Google‘s latest “Pure Android” smartphone, the LG-made Nexus 4, has reportedly been sold out, minutes after its much-anticipated UK release. The Nexus 4 smartphone and Nexus 10 tablet were both due to be available today on the Google Play Store today, alongside the refreshed Nexus 7 tablet. Both versions of Nexus 4 are now listed as ‘coming soon’ on the Play Store and the 32GB version of the Nexus 10 tablet is also apparently no longer in stock.
The Nexus 4 and Nexus 10 also went on sale in Australia earlier today — and have both now sold out.
At £239 ($299), the Nexus 4 is the cheapest Nexus to ever be introduced to the family. Aggressive pricing seems to be the order of the day, much in line with the way Google priced the Nexus 7 tablet. Making its hardware high affordable is one sure-fire way to grow the Android platform. How its other hardware partners react to the strong pricing, remains to be seen.

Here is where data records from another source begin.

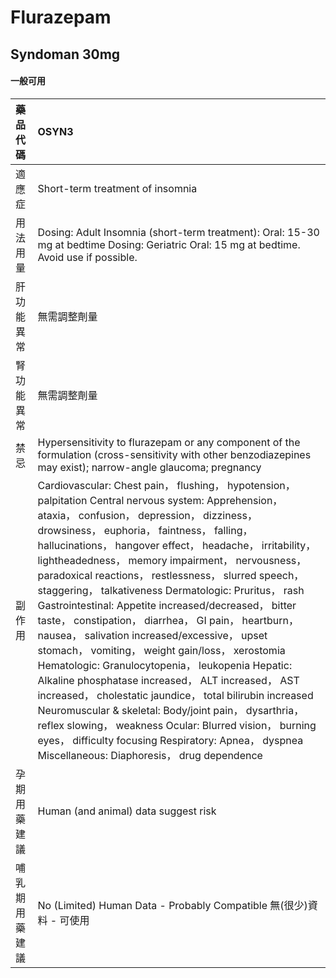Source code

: # Flurazepam

## Syndoman 30mg

#### 一般可用

| 藥品代碼       | OSYN3                                                                                                                                                                                                                                                                                                                                                                                                                                                                                                                                                                                                                                                                                                                                                                                                                                                                                                                                                                                                                                                    |
|:---------------|:---------------------------------------------------------------------------------------------------------------------------------------------------------------------------------------------------------------------------------------------------------------------------------------------------------------------------------------------------------------------------------------------------------------------------------------------------------------------------------------------------------------------------------------------------------------------------------------------------------------------------------------------------------------------------------------------------------------------------------------------------------------------------------------------------------------------------------------------------------------------------------------------------------------------------------------------------------------------------------------------------------------------------------------------------------|
| 適應症         | Short-term treatment of insomnia                                                                                                                                                                                                                                                                                                                                                                                                                                                                                                                                                                                                                                                                                                                                                                                                                                                                                                                                                                                                                         |
| 用法用量       | Dosing: Adult Insomnia (short-term treatment): Oral: 15-30 mg at bedtime Dosing: Geriatric Oral: 15 mg at bedtime. Avoid use if possible.                                                                                                                                                                                                                                                                                                                                                                                                                                                                                                                                                                                                                                                                                                                                                                                                                                                                                                                |
| 肝功能異常     | 無需調整劑量                                                                                                                                                                                                                                                                                                                                                                                                                                                                                                                                                                                                                                                                                                                                                                                                                                                                                                                                                                                                                                             |
| 腎功能異常     | 無需調整劑量                                                                                                                                                                                                                                                                                                                                                                                                                                                                                                                                                                                                                                                                                                                                                                                                                                                                                                                                                                                                                                             |
| 禁忌           | Hypersensitivity to flurazepam or any component of the formulation (cross-sensitivity with other benzodiazepines may exist); narrow-angle glaucoma; pregnancy                                                                                                                                                                                                                                                                                                                                                                                                                                                                                                                                                                                                                                                                                                                                                                                                                                                                                            |
| 副作用         | Cardiovascular: Chest pain， flushing， hypotension， palpitation Central nervous system: Apprehension， ataxia， confusion， depression， dizziness， drowsiness， euphoria， faintness， falling， hallucinations， hangover effect， headache， irritability， lightheadedness， memory impairment， nervousness， paradoxical reactions， restlessness， slurred speech， staggering， talkativeness Dermatologic: Pruritus， rash Gastrointestinal: Appetite increased/decreased， bitter taste， constipation， diarrhea， GI pain， heartburn， nausea， salivation increased/excessive， upset stomach， vomiting， weight gain/loss， xerostomia Hematologic: Granulocytopenia， leukopenia Hepatic: Alkaline phosphatase increased， ALT increased， AST increased， cholestatic jaundice， total bilirubin increased Neuromuscular & skeletal: Body/joint pain， dysarthria， reflex slowing， weakness Ocular: Blurred vision， burning eyes， difficulty focusing Respiratory: Apnea， dyspnea Miscellaneous: Diaphoresis， drug dependence |
| 孕期用藥建議   | Human (and animal) data suggest risk                                                                                                                                                                                                                                                                                                                                                                                                                                                                                                                                                                                                                                                                                                                                                                                                                                                                                                                                                                                                                     |
| 哺乳期用藥建議 | No (Limited) Human Data - Probably Compatible 無(很少)資料 - 可使用                                                                                                                                                                                                                                                                                                                                                                                                                                                                                                                                                                                                                                                                                                                                                                                                                                                                                                                                                                                      |

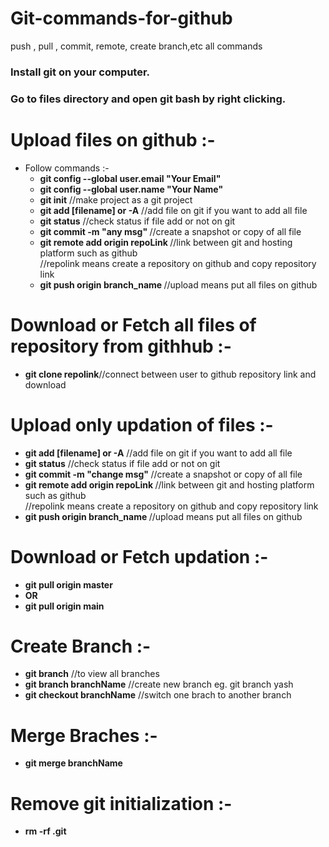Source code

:# Git-commands-for-github
push , pull , commit, remote, create branch,etc all commands 


### Install git on your computer.
### Go to files directory and open git bash by right clicking.

# Upload files on github :-

<ul>
  <li>Follow commands :- 
    <ul>
      <li><b>git config --global user.email "Your Email"</b></li>
      <li><b>git config --global user.name "Your Name"</b></li>
      <li><b>git init</b>			 //make project as a git project</li>
      <li><b>git add [filename] or -A</b>	//add file on git if you want to add all file</li>
      <li><b>git status</b>			//check status if file add or not on git</li>
      <li><b>git commit -m "any msg"	</b>	//create a snapshot or copy of all file</li>
      <li><b>git remote add origin repoLink </b>	//link between git and hosting platform such as github <br> //repolink means create a repository  on github and copy repository  link</li>
      <li><b>git push origin branch_name </b>		//upload means put all files on github</li>
    </ul>
  </li>
</ul>

# Download or Fetch all files of repository  from githhub :- 

<ul>
  <li>
    <b>git clone repolink</b>//connect between user to github repository  link and download
  </li>
</ul>

# Upload only updation of files :-
<ul>
<li><b>git add [filename] or -A</b>	//add file on git if you want to add all file</li>
      <li><b>git status</b>			//check status if file add or not on git</li>
      <li><b>git commit -m "change msg"	</b>	//create a snapshot or copy of all file</li>
      <li><b>git remote add origin repoLink </b>	//link between git and hosting platform such as github <br> //repolink means create a repository  on github and copy repository  link</li>
      <li><b>git push origin branch_name </b>		//upload means put all files on github</li>
</ul>

# Download or Fetch updation :-
<ul>
  <li>
    <b>git pull origin master</b>
  </li>
  <li>
    <b>OR</b>
  </li>
  <li>
    <b>git pull origin main</b>
  </li>
</ul>

# Create Branch :-
<ul>
  <li><b>git branch</b>  				//to view all branches</li>
  <li><b>git branch branchName</b> 			//create new branch eg. git branch yash</li>
  <li><b>git checkout branchName</b>			//switch one brach to another branch</li>
</ul>

# Merge Braches :-
<ul>
  <li>
    <b>git merge branchName</b> 
  </li>
</ul>

# Remove git initialization :-
<ul>
  <li>
    <b>rm -rf .git</b> 
  </li>
</ul>
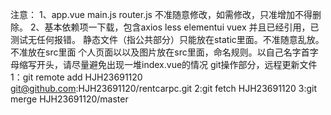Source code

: 注意：
1、app.vue main.js router.js 不准随意修改，如需修改，只准增加不得删除。
2、基本依赖项一下载，包含axios less elementui vuex 并且已经引用，已测试无任何报错。
静态文件（指公共部分）只能放在static里面。不准随意乱放。不准放在src里面
个人页面以以及图片放在src里面，命名规则。以自己名字首字母缩写开头，请尽量避免出现一堆index.vue的情况
git操作部分，远程更新文件
1：git remote add HJH23691120 git@github.com:HJH23691120/rentcarpc.git
2:git fetch HJH23691120
3:git merge HJH23691120/master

From a branding standpoint, the Nexus brand enjoys almost a cult-like status, and a favourite amongst the tech-heads by virtue of being sold unlocked, in plain vanilla Android and easily rooted. Pricing a top-of-the-line phone like the Nexus 4 at a mid-range price point may effectively dilute the brand.

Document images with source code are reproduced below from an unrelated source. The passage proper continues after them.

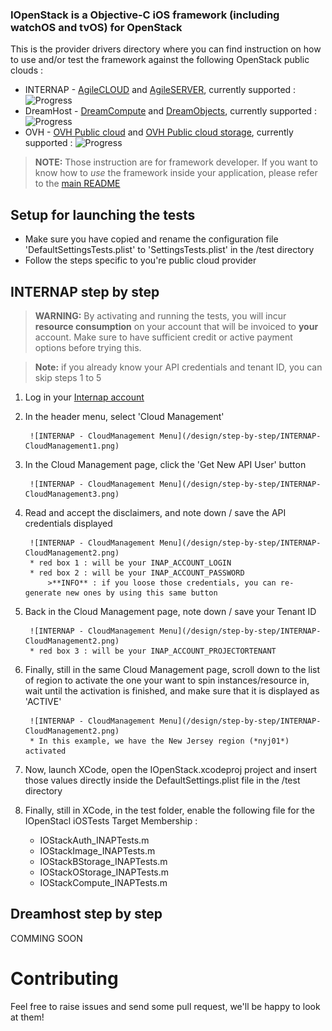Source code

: ### IOpenStack is a Objective-C iOS framework (including watchOS and tvOS) for OpenStack
 
This is the provider drivers directory where you can find instruction on how to use and/or test the framework against the following OpenStack public clouds :

+ INTERNAP - [AgileCLOUD](http://www.internap.com/cloud/public-cloud/?ref=mnav) and [AgileSERVER](http://www.internap.com/bare-metal/?ref=mnav), currently supported : ![Progress](http://progressed.io/bar/100)  
+ DreamHost - [DreamCompute](https://www.dreamhost.com/cloud/computing/) and [DreamObjects](https://www.dreamhost.com/cloud/storage/), currently supported : ![Progress](http://progressed.io/bar/100)  
+ OVH - [OVH Public cloud](https://www.ovh.com/us/cloud/instances/) and [OVH Public cloud storage](https://www.ovh.com/us/cloud/storage/), currently supported : ![Progress](http://progressed.io/bar/0)  

> **NOTE:** Those instruction are for framework developer. If you want to know how to *use* the framework inside your application, please refer to the [main README](/README.md)

Setup for launching the tests
-------------------
* Make sure you have copied and rename the configuration file 'DefaultSettingsTests.plist' to 'SettingsTests.plist' in the /test directory
* Follow the steps specific to you're public cloud provider


INTERNAP step by step
-------------------

> **WARNING:** By activating and running the tests, you will incur **resource consumption** on your account that will be invoiced to **your** account. 
Make sure to have sufficient credit or active payment options before trying this.


> **Note:** if you already know your API credentials and tenant ID, you can skip steps 1 to 5


1. Log in your [Internap account](http://login.internap.com)
2. In the header menu, select 'Cloud Management' 

        ![INTERNAP - CloudManagement Menu](/design/step-by-step/INTERNAP-CloudManagement1.png)
    
3. In the Cloud Management page, click the 'Get New API User' button 
    
        ![INTERNAP - CloudManagement Menu](/design/step-by-step/INTERNAP-CloudManagement3.png)
    
4. Read and accept the disclaimers, and note down / save the API credentials displayed 

        ![INTERNAP - CloudManagement Menu](/design/step-by-step/INTERNAP-CloudManagement2.png)
        * red box 1 : will be your INAP_ACCOUNT_LOGIN
        * red box 2 : will be your INAP_ACCOUNT_PASSWORD
            >**INFO** : if you loose those credentials, you can re-generate new ones by using this same button

5. Back in the Cloud Management page, note down / save your Tenant ID
    
        ![INTERNAP - CloudManagement Menu](/design/step-by-step/INTERNAP-CloudManagement2.png)
        * red box 3 : will be your INAP_ACCOUNT_PROJECTORTENANT
    
6. Finally, still in the same Cloud Management page, scroll down to the list of region to activate the one your want to spin instances/resource in, wait until the activation is finished, and make sure that it is displayed as 'ACTIVE'

        ![INTERNAP - CloudManagement Menu](/design/step-by-step/INTERNAP-CloudManagement2.png)
        * In this example, we have the New Jersey region (*nyj01*) activated 
    
7. Now, launch XCode, open the IOpenStack.xcodeproj project and insert those values directly inside the DefaultSettings.plist file in the /test directory

8. Finally, still in XCode, in the test folder, enable the following file for the IOpenStacl iOSTests Target Membership :
    * IOStackAuth_INAPTests.m
    * IOStackImage_INAPTests.m
    * IOStackBStorage_INAPTests.m
    * IOStackOStorage_INAPTests.m
    * IOStackCompute_INAPTests.m
 


Dreamhost step by step
-------------------
 COMMING SOON


Contributing
============
 
 Feel free to raise issues and send some pull request, we'll be happy to look at them!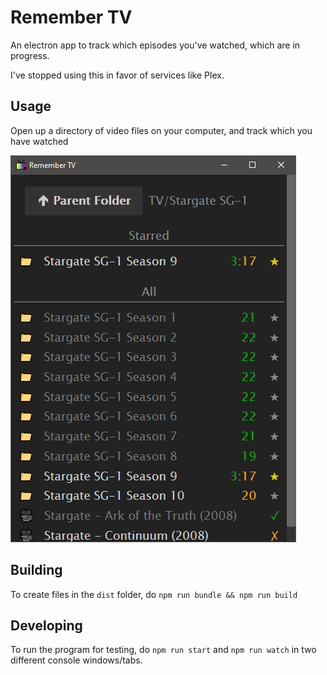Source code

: # Remember TV

An electron app to track which episodes you've watched, which are in progress.

I've stopped using this in favor of services like Plex.

## Usage

Open up a directory of video files on your computer, and track which you have watched

![](https://raw.githubusercontent.com/ArtskydJ/Remember-TV/master/screenshots/Capture_2022-01-29.PNG)

## Building

To create files in the `dist` folder, do `npm run bundle && npm run build`

## Developing

To run the program for testing, do `npm run start` and `npm run watch` in two different console windows/tabs.
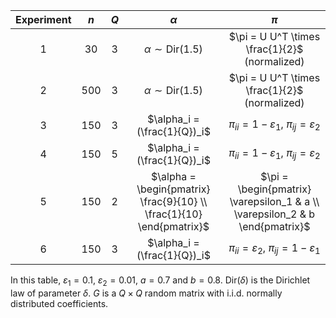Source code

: | Experiment | $n$ | $Q$ |                                $\alpha$                               |                                     $\pi$                                    |
|:----------:|:---:|:---:|:---------------------------------------------------------------------:|:----------------------------------------------------------------------------:|
|      1     |  30 |  3  |                     $\alpha \sim \text{Dir}(1.5)$                     |                 $\pi = U U^T \times \frac{1}{2}$ (normalized)                |
|      2     | 500 |  3  |                     $\alpha \sim \text{Dir}(1.5)$                     |                 $\pi = U U^T \times \frac{1}{2}$ (normalized)                |
|      3     | 150 |  3  |                      $\alpha_i = (\frac{1}{Q})_i$                     |           $\pi_{ii} = 1-\varepsilon_1, \ \pi_{ij} = \varepsilon_2$           |
|      4     | 150 |  5  |                      $\alpha_i = (\frac{1}{Q})_i$                     |           $\pi_{ii} = 1-\varepsilon_1, \ \pi_{ij} = \varepsilon_2$           |
|      5     | 150 |  2  | $\alpha = \begin{pmatrix} \frac{9}{10} \\ \frac{1}{10} \end{pmatrix}$ | $\pi = \begin{pmatrix} \varepsilon_1 & a \\ \varepsilon_2 & b \end{pmatrix}$ |
|      6     | 150 |  3  |                      $\alpha_i = (\frac{1}{Q})_i$                     |          $\pi_{ii} = \varepsilon_2, \ \pi_{ij} = 1 - \varepsilon_1$          |

In this table, $\varepsilon_1 = 0.1$, $\varepsilon_2=0.01$, $a = 0.7$ and $b=0.8$. $\text{Dir}(\delta)$ is the Dirichlet law of parameter $\delta$. $G$ is a $Q \times Q$ random matrix with i.i.d. normally distributed coefficients.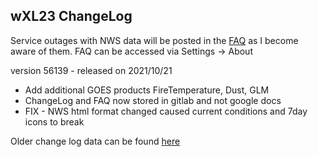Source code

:
## wXL23 ChangeLog

Service outages with NWS data will be posted in the [FAQ]() as I become aware of them. 
FAQ can be accessed via Settings -> About

version 56139 - released on 2021/10/21
* Add additional GOES products FireTemperature, Dust, GLM
* ChangeLog and FAQ now stored in gitlab and not google docs
* FIX - NWS html format changed caused current conditions and 7day icons to break


Older change log data can be found [here](https://docs.google.com/document/d/e/2PACX-1vRZeQDVwKgzgzO2byDxjxcsTbj9JbwZIU_zhS-r7vUwlIDx1QjcltHThLOmG5P_FKs0Td8bYiQdRMgO/pub)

The Nexus 4 is made by LG Electronics, and is pretty much based on LG’s very own Optimus G smartphone. It runs the latest Android 4.2 Jelly Bean, packs a brilliant 4.7-inch IPS LCD display (318ppi) and a 1.5GHz Snapdragon S4 quad-core chip. It comes loaded with 2GB RAM and 2,100mAh battery. Other goodies include NFC and Qi inductive charging (yes, same as the Nokia Lumia 920).

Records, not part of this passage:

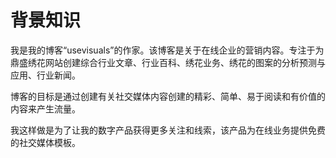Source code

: # 背景知识

我是我的博客“usevisuals”的作家。该博客是关于在线企业的营销内容。专注于为鼎盛绣花网站创建综合行业文章、行业百科、绣花业务、绣花的图案的分析预测与应用、行业新闻。

博客的目标是通过创建有关社交媒体内容创建的精彩、简单、易于阅读和有价值的内容来产生流量。

我这样做是为了让我的数字产品获得更多关注和线索，该产品为在线业务提供免费的社交媒体模板。
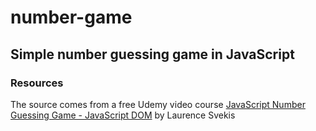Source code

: # number-game

## Simple number guessing game in JavaScript

### Resources

The source comes from a free Udemy video course [JavaScript Number Guessing Game - JavaScript DOM](https://www.udemy.com/course/javascript-number-game/) by Laurence Svekis
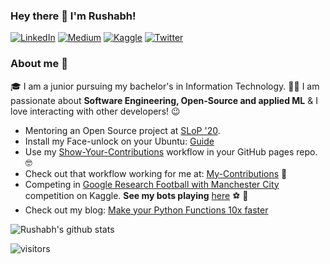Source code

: ### Hey there 👋 I'm Rushabh!

<p> <a href="https://www.linkedin.com/in/rushabh-v" target="_blank"><img alt="LinkedIn" src="https://img.shields.io/badge/linkedin-%230077B5.svg?&style=for-the-badge&logo=linkedin&logoColor=white" /></a>  <a href="https://medium.com/@vasanirushabh24" target="_blank"><img alt="Medium" src="https://img.shields.io/badge/medium-%2312100E.svg?&style=for-the-badge&logo=medium&logoColor=white" /></a> <a href="https://www.kaggle.com/rushabhvasani24" target="_blank"><img alt="Kaggle" src="https://img.shields.io/badge/kaggle-%231DA1F2.svg?&style=for-the-badge&logo=kaggle&logoColor=white" /></a> <a href="https://twitter.com/rushabh_24" target="_blank"><img alt="Twitter" src="https://img.shields.io/badge/twitter-%231DA1F2.svg?&style=for-the-badge&logo=twitter&logoColor=white" /></a>
</p>

### About me :rocket:
:mortar_board:  I am a junior pursuing my bachelor's in Information Technology.
:man_technologist: I am passionate about **Software Engineering, Open-Source and applied ML** & I love interacting with other developers! :wink:


- Mentoring an Open Source project at [SLoP '20](https://slop.dscdaiict.in/).
- Install my Face-unlock on your Ubuntu: [Guide](https://github.com/rushabh-v/linux_face_unlock#installation)
- Use my [Show-Your-Contributions](https://github.com/rushabh-v/Show-Your-Contributions) workflow in your GitHub pages repo. :nerd_face:
- Check out that workflow working for me at: [My-Contributions](https://rushabh-v.github.io/contributions.html) :eyes:
- Competing in [Google Research Football with Manchester City](https://www.kaggle.com/c/google-football/) competition on Kaggle. **See my bots playing** [here](https://www.kaggle.com/c/google-football/leaderboard?dialog=episodes-submission-17476222) :soccer: :popcorn:
- Check out my blog:
[Make your Python Functions 10x faster](https://towardsdatascience.com/make-your-python-functions-10x-faster-142ab40b31a7?source=friends_link&sk=6f3c0043f78c301ab89b563f5eda503b)


![Rushabh's github stats](https://github-readme-stats.vercel.app/api?username=rushabh-v&show_icons=true&theme=vue-dark)

![visitors](https://visitor-badge.glitch.me/badge?page_id=rushabh-v.count_visitors)

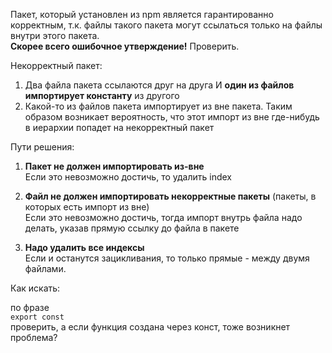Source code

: Пакет, который установлен из npm является гарантированно корректным, т.к. файлы такого пакета могут ссылаться только на файлы внутри этого пакета.  
**Скорее всего ошибочное утверждение!** Проверить.

Некорректный пакет:

1) Два файла пакета ссылаются друг на друга И **один из файлов импортирует константу** из другого
2) Какой-то из файлов пакета импортирует из вне пакета. Таким образом возникает вероятность, что этот импорт из вне где-нибудь в иерархии попадет на некорректный пакет

Пути решения:

1) **Пакет не должен импортировать из-вне**  
   Если это невозможно достичь, то удалить index

2) **Файл не должен импортировать некорректные пакеты** (пакеты, в которых есть импорт из вне)  
   Если это невозможно достичь, тогда импорт внутрь файла надо делать, указав прямую ссылку до файла в пакете

3) **Надо удалить все индексы**  
   Если и останутся зацикливания, то только прямые - между двумя файлами.

Как искать:

по фразе  
`export const`  
проверить, а если функция создана через конст, тоже возникнет проблема?  

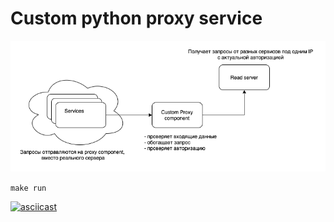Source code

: # Custom python proxy service

![](docs/scheme.png)

`make run`

[![asciicast](https://asciinema.org/a/350138.svg)](https://asciinema.org/a/350138)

The Nexus 10 on the other hand, is made by Samsung, powered by Samsung’s own Exynos 5250, 1.7GHz dual-core ARM Cortex-A15 processor. Also running the latest iteration of Android 4.2 Jelly Bean, the tablet houses a brilliant 10″ HD display with a Retina Display-besting 300ppi (2,560 x 1,600 pixels). The Nexus 10 tablet also offers NFC built-in. Pricing starts at £320 for the 16GB version.
Will the cheap-as-hell Nexus 4 sell out globally? We’ll see.